GPU-accelerated video processing in Triton using DALI#

This example presents, how to approach GPU-accelerated video processing in Triton using DALI.

First steps#

  1. If you do not know yet what DALI is, please refer to DALI’s getting started guide

  2. If you are not yet familiar with the idea of using DALI within Triton, please refer to the How to use? guide and Identity example. These two guides explain the concept and are good starting points.

GPU-accelerated video processing#

In most data processing libraries (image or video, like PIL, OpenCV etc…), data decoding is coupled with data loading. For example, whenever cv2.imread() or PIL.Image.open() is used, the decoding happens automatically under the hood. On the other hand, in DALI user explicitly calls decoding step, gaining greater control over the process, for example to accelerate this operation using GPU.

It’s no different in video case, although currently we face a constraint that every sample passed to a fn.experimental.decoders.video() or fn.experimental.inputs.video() operator must be a whole video file - including the header. The following is the canonical way to read the video file into byte-buffer, which can be further passed to a DALI pipeline:

decoded_video = np.fromfile(video_file_path, dtype=np.uin8)

The example#

dali.py#

This example presents a simple video processing pipeline. Its point is to get the encoded video, decode it, remove [1] a distortion and return the result. To see the DALI pipeline definition, please refer to dali.py file. You can also notice, that we used two greatly convenient features: autoserialization and autoconfig. Explaining these is beyond the scope of this tutorial, please refer to corresponding documentation.

remap.npz#

In general, removing the distortion in an image consists of a few steps:

  1. Determine the camera coefficients,

  2. Determine the distortion coefficients (these will be specific to a given physical camera),

  3. Calculate the Remap coefficients. This step uses the distortion coefficients to calculate the Remap parameters. To find out more, please refer to fn.remap documentation

  4. Perform the Remap operation (effectively correcting the distortion).

remap.npz file contains already calculated Remap coefficients. That means, we’re skipping steps 1, 2 and 3.

client.py#

Lastly, our example needs a Triton client. The client loads the video from local memory (the path to the videos can be configured with --videos argument), sends them to the tritonserver instance and receives the result. Please note, that the script assumes, that the user has the DALI_extra repository cloned and the path to this repository in the local storage is specified in DALI_EXTRA_PATH environment variable. If not, please specify the path to video data manually.

Running the example#

Running the example requires two steps:

Step 1: Run the tritonserver instance (we’ll do it on localhost):#

MODEL_REPO="<path to dali_backend repository>/docs/examples/video_decode_remap/model_repository" && \
docker run -it --rm --shm-size=1g --ulimit memlock=-1 --gpus all --ulimit stack=67108864 -p8000:8000 -p8001:8001 -p8002:8002 -v $MODEL_REPO:/models tritonserver:22.12-py3 tritonserver --model-repository /models

Step 2: Run the client#

Please note that in addition to the command below, the user has to ensure the test data is visible inside the docker container. Simplest way to do this would be to copy it to the $CLIENT_PATH/data.

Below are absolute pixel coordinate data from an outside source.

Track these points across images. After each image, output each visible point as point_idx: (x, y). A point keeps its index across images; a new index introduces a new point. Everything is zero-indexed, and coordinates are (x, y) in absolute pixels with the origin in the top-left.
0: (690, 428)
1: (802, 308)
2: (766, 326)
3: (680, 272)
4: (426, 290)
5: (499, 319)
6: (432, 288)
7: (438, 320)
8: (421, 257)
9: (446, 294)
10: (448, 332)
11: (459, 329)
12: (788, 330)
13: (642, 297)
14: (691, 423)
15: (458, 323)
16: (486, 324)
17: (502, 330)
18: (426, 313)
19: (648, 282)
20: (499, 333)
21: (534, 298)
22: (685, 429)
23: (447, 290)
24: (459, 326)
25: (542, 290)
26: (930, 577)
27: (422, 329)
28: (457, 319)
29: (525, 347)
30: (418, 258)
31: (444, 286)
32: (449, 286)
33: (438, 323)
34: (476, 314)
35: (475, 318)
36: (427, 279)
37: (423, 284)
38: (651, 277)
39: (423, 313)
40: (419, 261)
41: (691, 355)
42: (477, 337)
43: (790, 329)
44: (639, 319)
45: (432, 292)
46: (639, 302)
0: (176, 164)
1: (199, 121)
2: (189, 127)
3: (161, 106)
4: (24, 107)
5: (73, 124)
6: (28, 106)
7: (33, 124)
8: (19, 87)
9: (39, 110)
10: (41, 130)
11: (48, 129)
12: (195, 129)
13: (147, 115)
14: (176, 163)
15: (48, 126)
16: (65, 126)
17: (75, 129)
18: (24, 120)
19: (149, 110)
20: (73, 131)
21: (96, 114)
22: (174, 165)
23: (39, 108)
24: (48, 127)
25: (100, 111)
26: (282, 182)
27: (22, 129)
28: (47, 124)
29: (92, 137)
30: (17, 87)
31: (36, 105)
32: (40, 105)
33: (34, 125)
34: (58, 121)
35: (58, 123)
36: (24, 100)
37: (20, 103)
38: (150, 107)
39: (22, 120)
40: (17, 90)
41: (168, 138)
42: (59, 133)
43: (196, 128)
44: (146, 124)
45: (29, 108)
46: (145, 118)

CLIENT_PATH="<path to dali_backend repository>/docs/examples/video_decode_remap" && \
docker run -it -v $CLIENT_PATH:/client tritonserver:22.12-py3-sdk python /client/client.py

Remember#

As always with DALI Backend, remember that dali.fn.external_source’s name parameter must match with the input name provided in the config.pbtxt file. Additionally, when using Autoconfig, the last operator in the pipeline shall have the name parameter set and match the name of the output in the client.